- **What to do**: Quote exactly and only this range of lines in the data below: the line that holds "Страшна ДТП з" to the line that holds "Найпопулярніше", both included.

- **The records**:
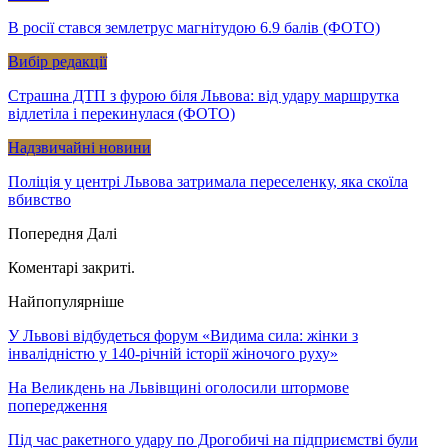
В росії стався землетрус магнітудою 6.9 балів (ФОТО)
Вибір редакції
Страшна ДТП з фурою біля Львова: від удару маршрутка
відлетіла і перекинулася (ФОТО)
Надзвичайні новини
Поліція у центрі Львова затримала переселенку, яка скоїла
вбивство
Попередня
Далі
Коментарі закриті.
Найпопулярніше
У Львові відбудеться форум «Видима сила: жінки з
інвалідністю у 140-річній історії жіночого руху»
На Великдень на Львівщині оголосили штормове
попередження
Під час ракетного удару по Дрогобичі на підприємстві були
...
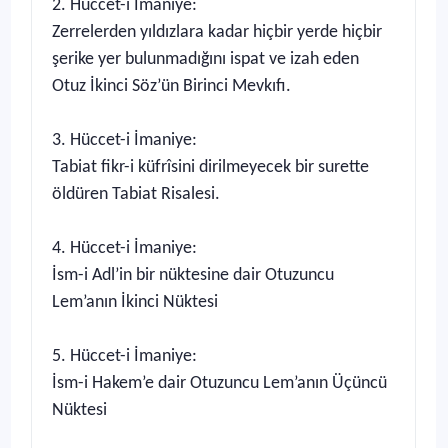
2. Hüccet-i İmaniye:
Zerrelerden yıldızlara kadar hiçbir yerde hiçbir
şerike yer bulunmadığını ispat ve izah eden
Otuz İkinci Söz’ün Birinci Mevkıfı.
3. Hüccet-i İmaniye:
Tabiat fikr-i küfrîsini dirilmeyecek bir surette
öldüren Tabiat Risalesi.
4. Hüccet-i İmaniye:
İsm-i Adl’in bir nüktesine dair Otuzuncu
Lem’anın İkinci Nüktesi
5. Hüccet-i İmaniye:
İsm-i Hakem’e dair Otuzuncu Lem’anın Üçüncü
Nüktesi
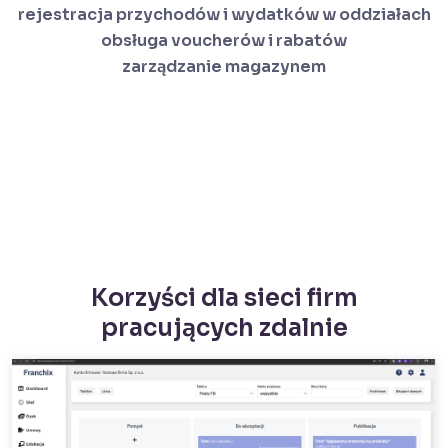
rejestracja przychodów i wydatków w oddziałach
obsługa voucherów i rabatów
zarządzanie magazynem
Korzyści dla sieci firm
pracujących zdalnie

- **Answer section**:
Страшна ДТП з фурою біля Львова: від удару маршрутка
відлетіла і перекинулася (ФОТО)
Надзвичайні новини
Поліція у центрі Львова затримала переселенку, яка скоїла
вбивство
Попередня
Далі
Коментарі закриті.
Найпопулярніше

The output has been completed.